Sabato 20 Aprile 2024

Celiachia nei bambini, un test innocuo sostituirà l'endoscopia

Presentate al convegno dell'Associazione Italiana Celiachia le nuove linee guida del Ministero che semplificano le diagnosi nell'infanzia e nell'età adulta, i tempi e le modalità dei controlli a distanza

Celiachia

Celiachia

Roma, 8 novembre 2015 – Per tanti bambini con disturbi intestinali finisce un incubo. Nei più piccoli è possibile fare a meno della fastidiosissima biopsia, basteranno le analisi sugli anticorpi ricavate dal prelievo di un campione di sangue, un test semplice, rapido e sicuro. Finisce l’incubo dell’endoscopia, l'esame che si esegue con una sonda flessibile introdotta attraverso il cavo orale, giù per l'esofago e lo stomaco, anche in anestesia totale. Cinquantamila bimbi celiaci non ancora diagnosticati, per la prima volta dopo 40 anni, potranno verificare se hanno problemi con il glutine senza dover subire un accertamento invasivo, che resta necessario nell'adulto. Se i livelli di anticorpi specifici superano di 10 volte i valori normali, è già una certezza. È questa l’importante novità introdotta dall’aggiornamento delle linee guida del Ministero pubblicato di recente nella Gazzetta Ufficiale e discusso dai massimi esperti, durante il convegno nazionale dell’Associazione Italiana Celiachia (AIC).

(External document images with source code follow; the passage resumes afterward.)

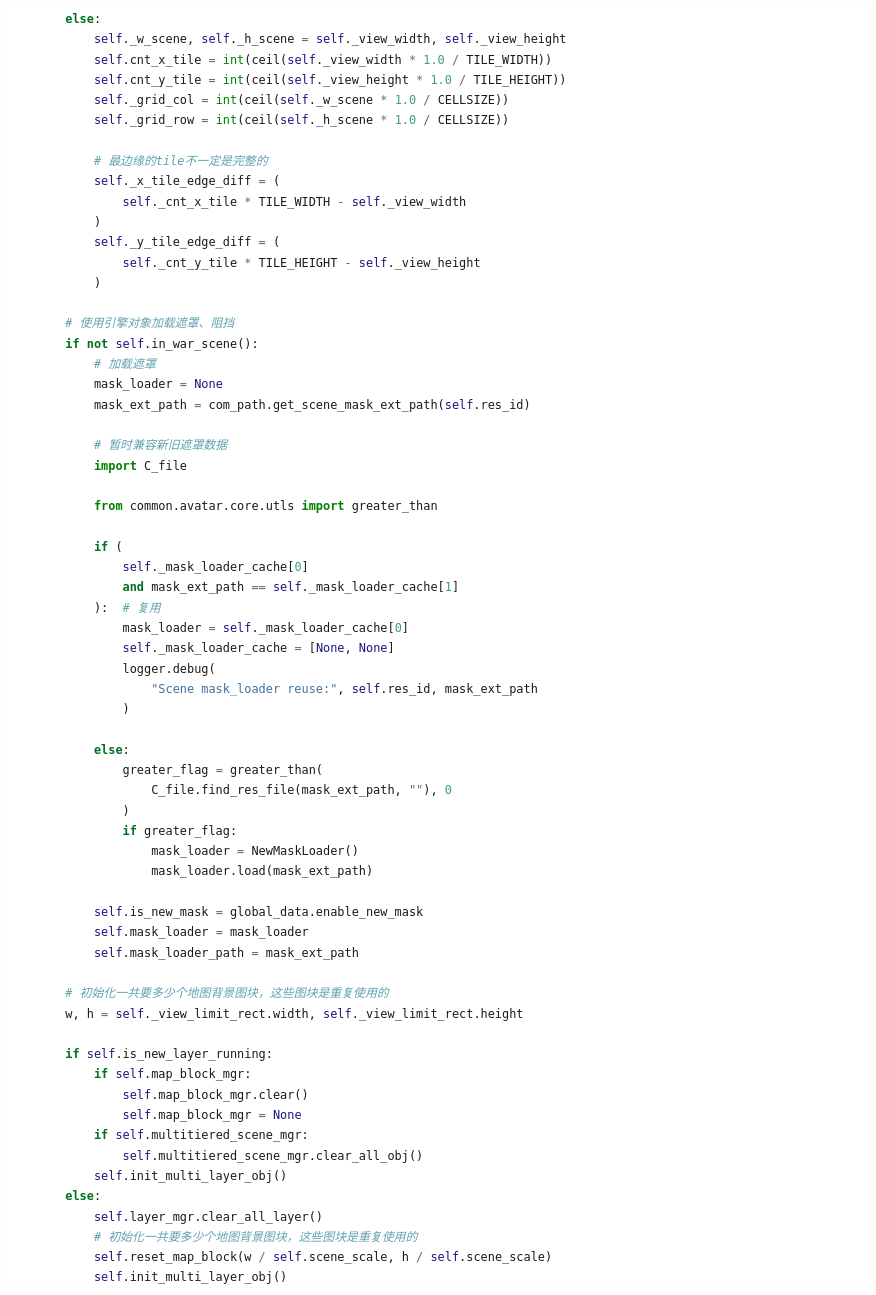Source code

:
 ```python
        else:
            self._w_scene, self._h_scene = self._view_width, self._view_height
            self.cnt_x_tile = int(ceil(self._view_width * 1.0 / TILE_WIDTH))
            self.cnt_y_tile = int(ceil(self._view_height * 1.0 / TILE_HEIGHT))
            self._grid_col = int(ceil(self._w_scene * 1.0 / CELLSIZE))
            self._grid_row = int(ceil(self._h_scene * 1.0 / CELLSIZE))

            # 最边缘的tile不一定是完整的
            self._x_tile_edge_diff = (
                self._cnt_x_tile * TILE_WIDTH - self._view_width
            )
            self._y_tile_edge_diff = (
                self._cnt_y_tile * TILE_HEIGHT - self._view_height
            )

        # 使用引擎对象加载遮罩、阻挡
        if not self.in_war_scene():
            # 加载遮罩
            mask_loader = None
            mask_ext_path = com_path.get_scene_mask_ext_path(self.res_id)

            # 暂时兼容新旧遮罩数据
            import C_file

            from common.avatar.core.utls import greater_than

            if (
                self._mask_loader_cache[0]
                and mask_ext_path == self._mask_loader_cache[1]
            ):  # 复用
                mask_loader = self._mask_loader_cache[0]
                self._mask_loader_cache = [None, None]
                logger.debug(
                    "Scene mask_loader reuse:", self.res_id, mask_ext_path
                )

            else:
                greater_flag = greater_than(
                    C_file.find_res_file(mask_ext_path, ""), 0
                )
                if greater_flag:
                    mask_loader = NewMaskLoader()
                    mask_loader.load(mask_ext_path)

            self.is_new_mask = global_data.enable_new_mask
            self.mask_loader = mask_loader
            self.mask_loader_path = mask_ext_path

        # 初始化一共要多少个地图背景图块，这些图块是重复使用的
        w, h = self._view_limit_rect.width, self._view_limit_rect.height

        if self.is_new_layer_running:
            if self.map_block_mgr:
                self.map_block_mgr.clear()
                self.map_block_mgr = None
            if self.multitiered_scene_mgr:
                self.multitiered_scene_mgr.clear_all_obj()
            self.init_multi_layer_obj()
        else:
            self.layer_mgr.clear_all_layer()
            # 初始化一共要多少个地图背景图块，这些图块是重复使用的
            self.reset_map_block(w / self.scene_scale, h / self.scene_scale)
            self.init_multi_layer_obj()
```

Una novità rilevante a fronte di una patologia in costante crescita, come ha sottolineato lo stesso ministro Beatrice Lorenzin: «Nel 2014 in Italia - ha affermato - sono risultati più di 170mila celiaci accertati; il dato è in continuo aumento e risultano ancora non diagnosticati più di 400mila celiaci». Tutelare questi pazienti «è un dovere, anche perché così facciamo un'importante opera di prevenzione con conseguente contenimento della spesa sanitaria».

La celiachia espone al rischio di conseguenze anche gravi: dall'osteoporosi alla malnutrizione, con ritardo di crescita nell'infanzia, infertilità nelle donne fino all'aumento del rischio di sviluppare altre malattie intestinali – spiega Gino Roberto Corazza, professore di Medicina Interna Università di Pavia - Attualmente la celiachia viene diagnosticata, in prima battuta attraverso i test degli anticorpi ma, in maniera certa e definitiva, solo attraverso l’endoscopia, esame invasivo e molto fastidioso. Se i villi intestinali sono atrofici è praticamente certa la diagnosi di celiachia.

La novità più importante introdotta dal documento è il recepimento delle linee guida della European Society of Pediatric Gastroenterology, Hepatology and Nutrition, secondo cui nei bimbi con predisposizione genetica e livelli di anticorpi specifici superiori di 10 volte il valore normale, i villi intestinali sono atrofici e la diagnosi di celiachia è certa - dichiara Marco Silano, direttore del reparto Alimentazione, Nutrizione e Salute dell’Istituto Superiore di Sanità - . Questo nuovo approccio rapido, sicuro e meno invasivo, semplifica la diagnosi e rende meno traumatico l’iter diagnostico per i bambini, agevolando l’individuazione della malattia e consentendo di ridurre le diagnosi errate. Le linee guida sottolineano con forza anche l’importanza di un attento follow-up con controlli e scadenze regolari: il primo a un anno dalla diagnosi, e successivamente ogni due anni, salvo complicanze, con particolare riferimento all'età adolescenziale, dove l’aderenza alla dieta senza glutine è spesso ridotta, precisa Silano.

Avere un iter chiaro e preciso per la diagnosi è fondamentale non solo per uniformare i percorsi diagnostici su tutto il territorio nazionale ma soprattutto per aiutare a riconoscere un maggior numero di casi – sottolinea Giuseppe Di Fabio, presidente AIC – . Nel nostro Paese si stima che a fronte dei circa 180mila pazienti diagnosticati a oggi, ci sia un esercito di 400mila italiani, di cui 50mila bimbi, che non sa ancora di essere celiaco e, nonostante le diagnosi siano ancora così poche, si calcola che il 20% siano errate. Ciò significa che solo il 25% dei celiaci è diagnosticato, gli altri non sanno di esserlo e mettono a rischio ogni giorno la loro salute. Servono in media ancora 6 anni per giungere alla diagnosi, sprecando denaro pubblico con esami inutili e costosi e ritardando l’inizio della terapia, unica prevenzione alle gravi complicanze della celiachia. Questo protocollo va dunque nel solco della più generale politica sanitaria, che, pur contenendo la spesa, ha chiaro l’obiettivo di diagnosi rapide e corrette, conclude Di Fabio.